MAPLEWOOD, Minn. – If being a “romantic” disqualifies you for the religious life, Carole Sweely wouldn’t be celebrating her 50th year in the convent next year. She is a Benedictine sister affiliated with St. Paul’s Monastery in Maplewood, and “if they told me romantics weren’t allowed,” she says, “I would probably have to leave. I’m a romantic at heart, and movies made me that way.”
Sweely will lead a discussion group, “Sin and the Cinema,” on the third Wednesday of each month, from 6:45-9:30 p.m., starting in October and going through February. Participants will view The Good Son, The Sea of Grass, One Flew Over the Cuckoo’s Nest, A Thousand Acres and Cider House Rules.
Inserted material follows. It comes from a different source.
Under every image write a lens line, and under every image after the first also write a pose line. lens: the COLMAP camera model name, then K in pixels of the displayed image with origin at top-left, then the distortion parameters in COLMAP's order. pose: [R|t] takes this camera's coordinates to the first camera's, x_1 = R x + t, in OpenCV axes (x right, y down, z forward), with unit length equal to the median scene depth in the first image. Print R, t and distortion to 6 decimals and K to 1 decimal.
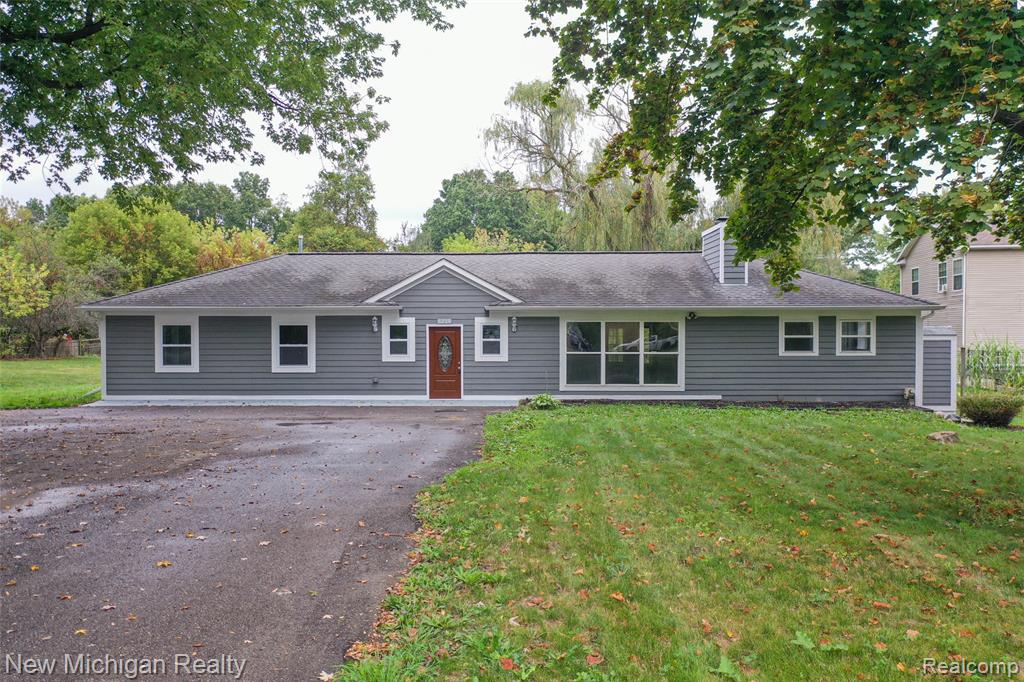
lens RADIAL K [[807.5, 0, 517.6], [0, 807.5, 337.7], [0, 0, 1]] dist [-0.002704, 0.014296]
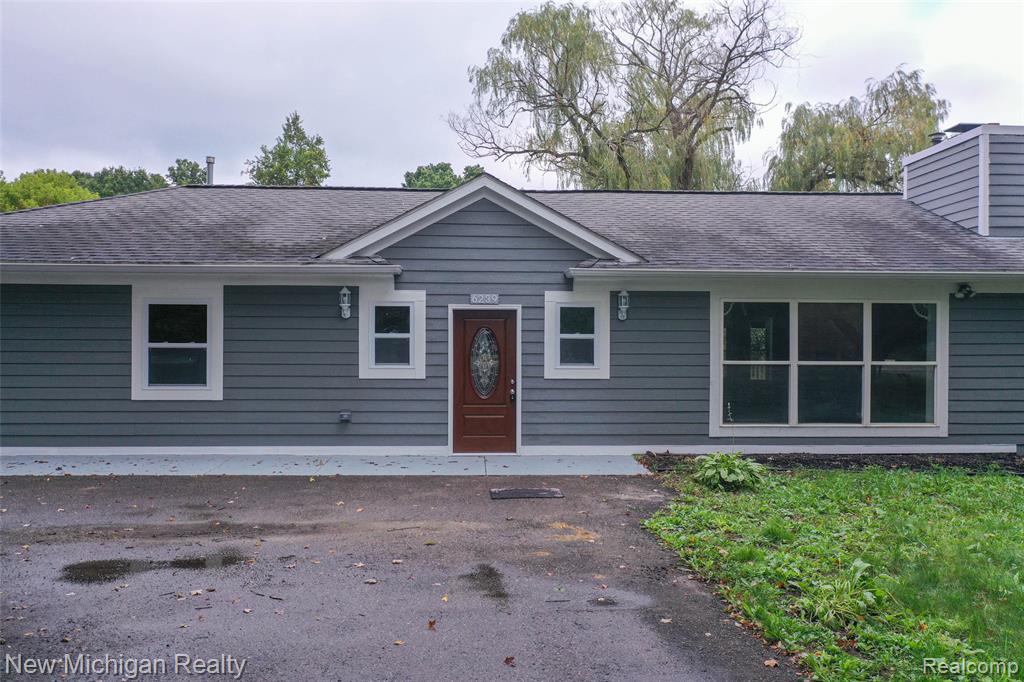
lens RADIAL K [[807.5, 0, 515.2], [0, 807.5, 336.4], [0, 0, 1]] dist [-0.002704, 0.014296]
pose [[0.998378, 0.005791, 0.056634, -0.099951], [-0.004937, 0.999872, -0.015217, 0.010803], [-0.056715, 0.014913, 0.998279, 0.497236]]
The cost for each workshop is $10. To register online, go to www.stpaulsmonastery.org and follow the Benedictine Center Link.
Movies, Sweely believes, have the power to mold our souls and show us life. As we watch problems emerge up there on the screen, we can observe the human condition, and thus see ourselves in clearer, more compassionate ways. Many films address the spiritual side of our nature; so by sitting in darkened theaters, we can watch people struggle with demons just like our own, looking for the gift of grace we yearn for as well.
Sweeley was raised in Tracy, Minn., where two movie theaters were the town’s main source of entertainment. One theater showed westerns and war films, the other recent hits. So when she needed to fill up her free time or feed her imagination, Sweely headed for the movies. They showed her the world, she says, “and formed me more than I’m willing to admit. I liked musicals for a while, until I realized people didn’t break into a song and dance in real life.”
Thus began a life-long love affair with storytelling and filmmaking that-when done well, she explains-show us how to find redemption and live better, happier lives. Film director Martin Scorsese would agree. “The movie house, like the church,” he once said, “is a place for people to come together and share a common experience.”
According to Sweely, that common experience is found watching stories unfold and leaving the theater with a deeper understanding of our shared humanity.
“Films tell us a lot,” she explains. “We can learn from the mistakes of characters living unhealthy lifestyles or creating destructive situations for themselves. They show us the need to make better choices and live daily life in a smarter way.
“There aren’t too many opportunities in this life to try everything and be all we want to be. Characters in novels and films, however, can do it for us. We can learn from people who have fulfilled their dreams, yet experience disappointment. We can avoid pain by seeing how they struggle with their own inner demons. We can begin to understand why some people are unpleasant or hard to work with. How do we deal with difficult people? How do we deal with our own problems? Good books and films give us some answers. They help us decode our own – and other people’s – possibilities for sin and redemption.”
Movies of love, mystery and adventure had such an impact on Sweely’s growing-up years that she went on to pursue a masters degree in Communication and Film at Notre Dame University. And – as a teacher of English and Film – she has shared her love with thousands of high school students throughout the country. She is now serving as a librarian for St. Paul’s Monastery, but confesses, “I’m really a teacher at heart.”
For that reason, she teaches film courses through the Benedictine Center, hoping to “snare” people into coming together and talking about movies. She says her series “Sin and the Cinema” will explore the “less attractive facets of the human condition, but with characters who yearn for release.”